KENDARI,FAKTASULTRA.ID – Gubernur Sulawesi Tenggara menerima penghargaan dari Asosiasi Tradisi Lisan (ATL) Indonesia atas peran dan kontribusinya dalam pelestarian budaya daerah dan kemajuan kebudayaan di Sulawesi Tenggara, khususnya tradisi lisan, pada Selasa, 15 Desember 2020 di Claro Hotel Kendari.
Dalam malam penganugerahan tersebut, pemberian sertifikat dilakukan oleh Ibu Dr. Prudentia, MPPS., M.Hum. selaku Ketua Asosiasi Tradisi Lisan Pusat, dan disaksikan oleh Ketua Asosiasi Tradisi Lisan Sultra, Prof. Dr. Ir. H. Usman Rianse, MS., Ketua DPRD Prov. Sultra, H. Abdurrahman Saleh, SH., M.Si., dan Kepala Dinas Pendidikan dan Kebudayaan Prov.Sultra, Drs. Asrun Lio, M.hum., Ph.D.
Dalam sambutannya, Gubernur Ali Mazi merasa sangat berbahagia dan mengapresiasi penghargaan yang diberikan oleh Asosiasi Tradisi Lisan (ATL) Indonesia yang telah mendapat pengakuan dunia terakreditasi UNESCO.

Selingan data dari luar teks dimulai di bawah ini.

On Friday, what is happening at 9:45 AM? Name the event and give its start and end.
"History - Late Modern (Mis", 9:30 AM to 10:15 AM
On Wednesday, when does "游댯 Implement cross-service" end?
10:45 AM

Gubernur pun sangat menaruh perhatian yang besar terhadap keberadaan ATL di Sulawesi Tenggara yang dipimpin oleh Prof. Dr. Ir. Usman Rianse, MS. yang telah bersinergi dengan Dinas Pendidikan dan Kebudayaan Sulawesi Tenggara dalam mewujudkan program prioritas pembangunan Sulawesi Tenggara yang telah tercantum dalam rencana pembangunan jangka menengah daerah, yaitu “Sultra Berbudaya dan Beriman”.
Menurut Gubernur, budaya adalah modal pembangunan bangsa. Modal tersebut terletak pada perannya sebagai pengendali cara berpikir, berorientasi, dan berperilaku masyarakat. Untuk itu, perlunya menggali nilai-nilai budaya yang telah lama hidup dan berkembang di dalam masyarakat yang kemudian dikemas dalam berbagai kegiatan festival kebudayaan.

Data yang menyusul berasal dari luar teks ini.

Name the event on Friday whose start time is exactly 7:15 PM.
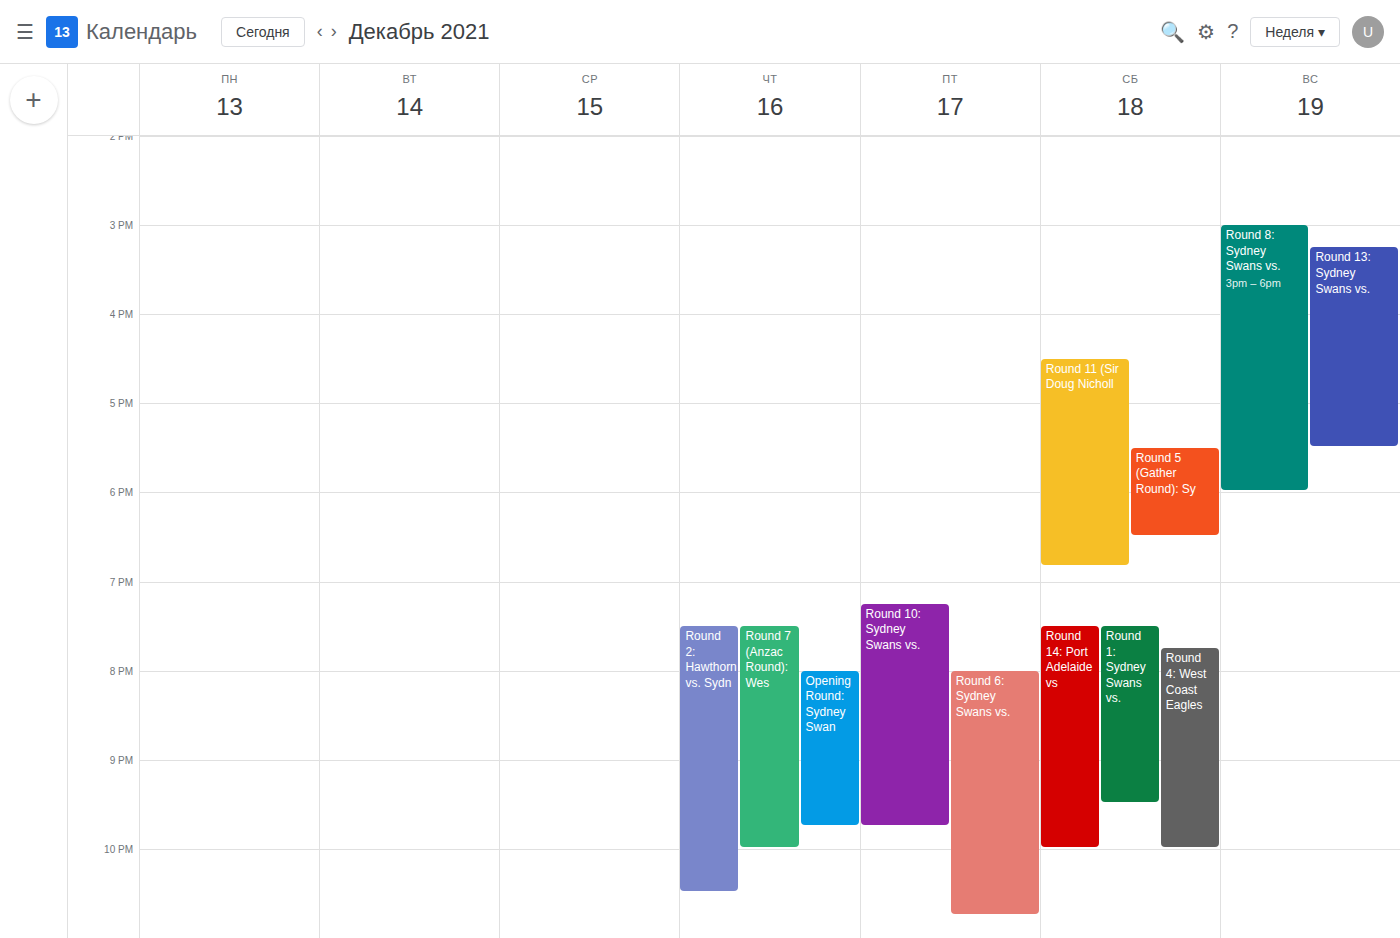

Sultra Berbudaya merupakan kebijakan yang bertujuan untuk mengaktualisasikan nilai-nilai budaya dan kearifan lokal, menghargai adat istiadat setiap kelompok masyarakat serta melidungi dan menyelamatkan warisan budaya berupa situs-situs budaya, kesenian, dan seni anyaman.
Gubernur berharap agar warisan nilai-nilai luhur kebudayaan dapat dilestarikan kepada generasi-generasi berikutnya. Olehnya itu, Dinas Pendidikan dan Kebudayaan Sulawesi Tenggara melalui UPTD Museum dan Taman Budaya sebagai leading sector yang bertanggung jawab pada pemajuan kebudayaan di daerah perlu terus melakukan kegiatan yang melestarikan keragaman ekspresi budaya dan mendorong interaksi untuk memperkuat kebudayaan di daerah dan kebudayaan nasional.